What is it about a roast dinner that makes it the ultimate comfort food? It’s not just that it’s hearty and comforting to eat (that's a given, the roast potato is its poster child after all) it’s that it is as drenched in tradition and nostalgia as it should be in gravy.
If you grew up in Britain, at some point in your childhood you will have peeled a few potatoes in your time or spent consecutive Sundays at your nan’s eating carrot rounds off a ‘genuinely bought in the Fifties’ Queen’s Coronation plate with your entire family. It’s entwined with some very specific memories that get magically unlocked with every roast thereafter.
For those of us now in our 30’s and 40’s, going for a roast on a Sunday has the same delicious appeal as going ‘out out’ on a Saturday in our twenties. We’re no longer stumbling out of dingy basement bars; we’re walking bellies first towards our ‘much anticipated, called ahead to book, the focus of all our weekend plans’ Sunday lunch.
And there’s no question as to where the best place for a roast dinner is; a luxury restaurant just won’t do. For the best roast dinner; it has to be the classic British pub that serves a bloody good pint and preferably requires a ‘machete-knife through brambles’ dog walk in the English countryside to reach it. You’ve braved the rain and mud with an equally sodden pup at your side to earn this and by god are you going to enjoy it.
Despite its divisive nature (yorkies with chicken? Sprouts or no sprouts? Who makes it better - Mum or Dad?), at its parsnip roots, the humble roast dinner has earned the status of dish of Britain; hours to make, minutes to eat, uniting friends, families and football teams to take its place as the ultimate comfort food.
At our very own Town+House pub, Head Chef Connor Pouncy has worked with some of the best suppliers (Larkhall Butcher’s and Warmley Bakehouse to name a few) to pay homage to this delicious dish. His take has already been championed as the best roast in Bath with awards to prove it, and is so loved now by the locals that we’re almost always fully booked on a Sunday. Here, he talks about what goes into the dish that we're now known for:
Along with the perfect crispy-yet-fluffy-inside roast potatoes and the lightest, most delicate rise on a Yorkshire pudding, the thing that makes a roast for me is a really rich and delicious gravy. It's the thing that marries the whole dish together. Ours is made from veal stock that’s been slow-cooked for hours and reduced to extract the most intensely meaty jus. Our vegetarian gravy is treated with the same love with plenty of miso flavour in there.

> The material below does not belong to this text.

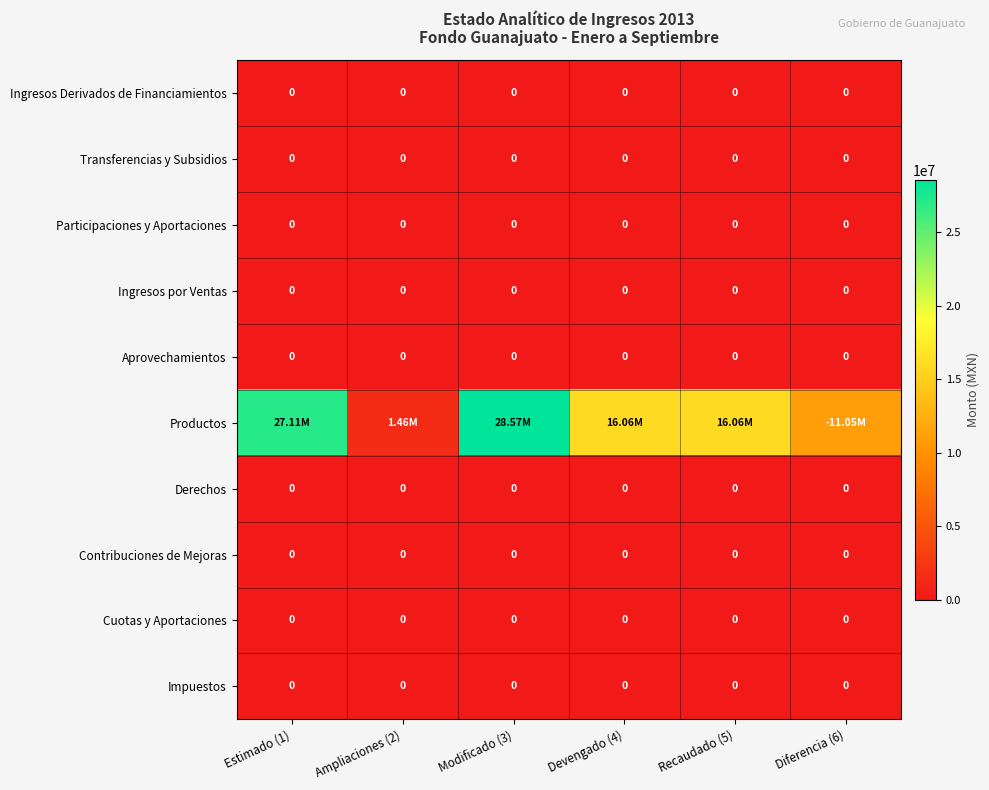

What is the total value across all series at Estimado (1)?

27110000.0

Beef rump provides the perfect roasting joint - full of flavour and absolutely melt in the mouth when cooked right. We serve it rare, cooked slowly at a low heat to help develop the flavour. The Larkhall butchers produce makes it very easy to get a perfect beef every time.
They're fast becoming Bath’s top butchers and for good reason, Pete Milton is lovely and has always provided the very best in meats. We have a great working relationship meaning we can request very specific details about the produce we buy.
Porchetta is the absolute best way to have pork as a roast. It’s traditionally made with a load of fresh herbs stuffed inside and rolled to create a beautiful perfumed meat. We serve ours with a herby sausage meat stuffing made with lots of fennel flavour. To get the crackling just right the skin is dried for 2 days before roasting to ensure the best crunch.
For the vegetarian option we didn’t want to settle for anything like a wellington or nut roast. There’s no reason why you can’t have a veggie roast packed with flavour and decadence that really stands up to the meat options. The walnut boudin is a mix between a nut roast and vegetarian sausage, hand-rolled with a lot of umami flavour from the miso and isn’t at all heavy, meaning you will have space for more. All of our vegetables are sourced from Eades grocers renowned in Bath for the high quality produce that is locally grown and sourced. I speak frequently with Mike Eades weekly to get the best produce he has on offer.
Aside from family roast dinners growing up, the best roast I have ever had was at Roots in York. The thing that stood out for me was that all the basics were executed absolutely flawlessly and there were little unexpected additional touches like pickled ramson capers garnished on top of slow braised beef shin. That’s what I aspire to with Town+House; exceptional classics that feel familiar with a twist to give you a new experience.